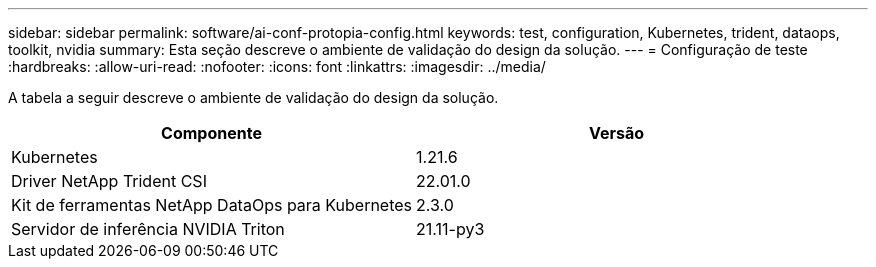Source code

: ---
sidebar: sidebar 
permalink: software/ai-conf-protopia-config.html 
keywords: test, configuration, Kubernetes, trident, dataops, toolkit, nvidia 
summary: Esta seção descreve o ambiente de validação do design da solução. 
---
= Configuração de teste
:hardbreaks:
:allow-uri-read: 
:nofooter: 
:icons: font
:linkattrs: 
:imagesdir: ../media/


[role="lead"]
A tabela a seguir descreve o ambiente de validação do design da solução.

|===
| Componente | Versão 


| Kubernetes | 1.21.6 


| Driver NetApp Trident CSI | 22.01.0 


| Kit de ferramentas NetApp DataOps para Kubernetes | 2.3.0 


| Servidor de inferência NVIDIA Triton | 21.11-py3 
|===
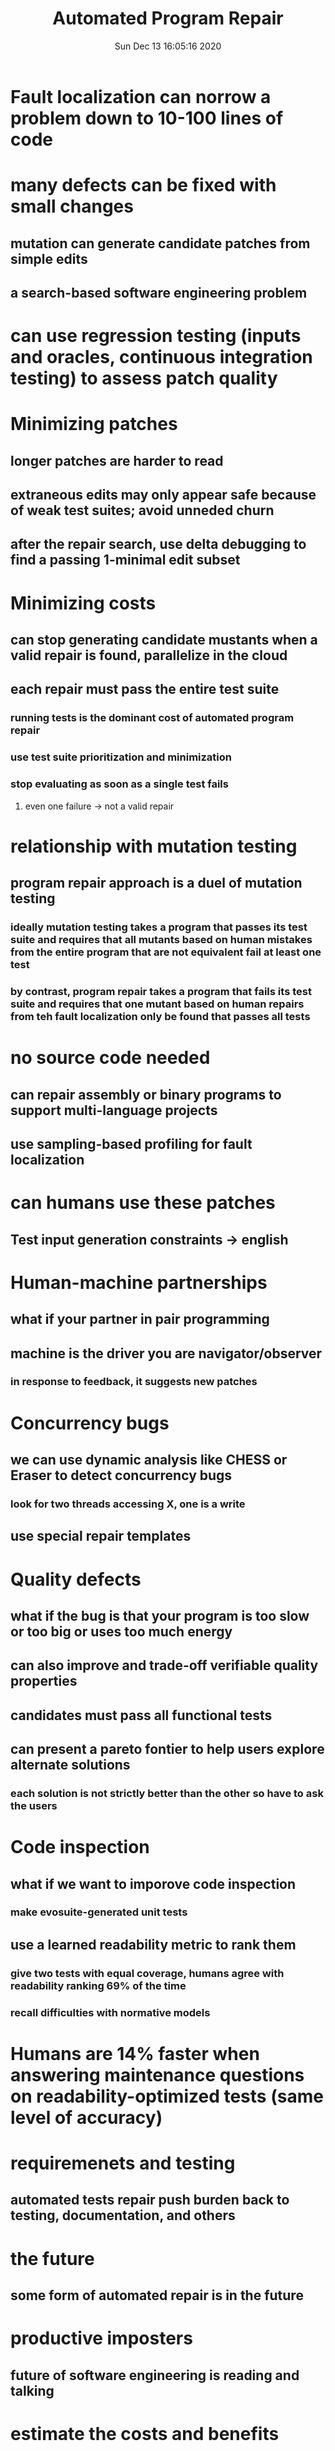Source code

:#+TITLE: Automated Program Repair
#+DATE: Sun Dec 13 16:05:16 2020 

* Fault localization can norrow a problem down to 10-100 lines of code
* many defects can be fixed with small changes
** mutation can generate candidate patches from simple edits
** a search-based software engineering problem
* can use regression testing (inputs and oracles, continuous integration testing) to assess patch quality
* Minimizing patches
** longer patches are harder to read
** extraneous edits may only appear safe because of weak test suites; avoid unneded churn
** after the repair search, use delta debugging to find a passing 1-minimal edit subset
* Minimizing costs
** can stop generating candidate mustants when a valid repair is found, parallelize in the cloud
** each repair must pass the entire test suite
*** running tests is the dominant cost of automated program repair
*** use test suite prioritization and minimization
*** stop evaluating as soon as a single test fails
**** even one failure -> not a valid repair
* relationship with mutation testing
** program repair approach is a duel of mutation testing
*** ideally mutation testing takes a program that passes its test suite and requires that all mutants based on human mistakes from the entire program that are not equivalent fail at least one test
*** by contrast, program repair takes a program that fails its test suite and requires that one mutant based on human repairs from teh fault localization only be found that passes all tests
* no source code needed
** can repair assembly or binary programs to support multi-language projects
** use sampling-based profiling for fault localization
* can humans use these patches
** Test input generation constraints -> english
* Human-machine partnerships
** what if your partner in pair programming
** machine is the driver you are navigator/observer
*** in response to feedback, it suggests new patches
* Concurrency bugs
** we can use dynamic analysis like CHESS or Eraser to detect concurrency bugs
*** look for two threads accessing X, one is a write
** use special repair templates
* Quality defects
** what if the bug is that your program is too slow or too big or uses too much energy
** can also improve and trade-off verifiable quality properties
** candidates must pass all functional tests
** can present a pareto fontier to help users explore alternate solutions
*** each solution is not strictly better than the other so have to ask the users
* Code inspection
** what if we want to imporove code inspection
*** make evosuite-generated unit tests
** use a learned readability metric to rank them
*** give two tests with equal coverage, humans agree with readability ranking 69% of the time
*** recall difficulties with normative models
* Humans are 14% faster when answering maintenance questions on readability-optimized tests (same level of accuracy)
* requiremenets and testing
** automated tests repair push burden back to testing, documentation, and others
* the future
** some form of automated repair is in the future
* productive imposters
** future of software engineering is reading and talking
* estimate the costs and benefits
** chaeper now
** do not have to use the tool exclusively
** fault tree analysis is possible
* facebook SapFix
** findinx and fixing software bugs automaticaly with SapFix and Sapienz
*** uses mutation type testing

※

◆ WHAT TO WORK ON: Write out each line of the data above exactly, starting at the top and finishing with the line containing "least one test"; omit the pictures.

◆ TASK SOLUTION:
Source code

: ---
sidebar: sidebar 
permalink: software/ai-conf-protopia-config.html 
keywords: test, configuration, Kubernetes, trident, dataops, toolkit, nvidia 
summary: Esta seção descreve o ambiente de validação do design da solução. 
---
= Configuração de teste
:hardbreaks:
:allow-uri-read: 
:nofooter: 
:icons: font
:linkattrs: 
:imagesdir: ../media/


[role="lead"]
A tabela a seguir descreve o ambiente de validação do design da solução.

|===
| Componente | Versão 


| Kubernetes | 1.21.6 


| Driver NetApp Trident CSI | 22.01.0 


| Kit de ferramentas NetApp DataOps para Kubernetes | 2.3.0 


| Servidor de inferência NVIDIA Triton | 21.11-py3 
|===
Source code

:#+TITLE: Automated Program Repair
#+DATE: Sun Dec 13 16:05:16 2020 

* Fault localization can norrow a problem down to 10-100 lines of code
* many defects can be fixed with small changes
** mutation can generate candidate patches from simple edits
** a search-based software engineering problem
* can use regression testing (inputs and oracles, continuous integration testing) to assess patch quality
* Minimizing patches
** longer patches are harder to read
** extraneous edits may only appear safe because of weak test suites; avoid unneded churn
** after the repair search, use delta debugging to find a passing 1-minimal edit subset
* Minimizing costs
** can stop generating candidate mustants when a valid repair is found, parallelize in the cloud
** each repair must pass the entire test suite
*** running tests is the dominant cost of automated program repair
*** use test suite prioritization and minimization
*** stop evaluating as soon as a single test fails
**** even one failure -> not a valid repair
* relationship with mutation testing
** program repair approach is a duel of mutation testing
*** ideally mutation testing takes a program that passes its test suite and requires that all mutants based on human mistakes from the entire program that are not equivalent fail at least one test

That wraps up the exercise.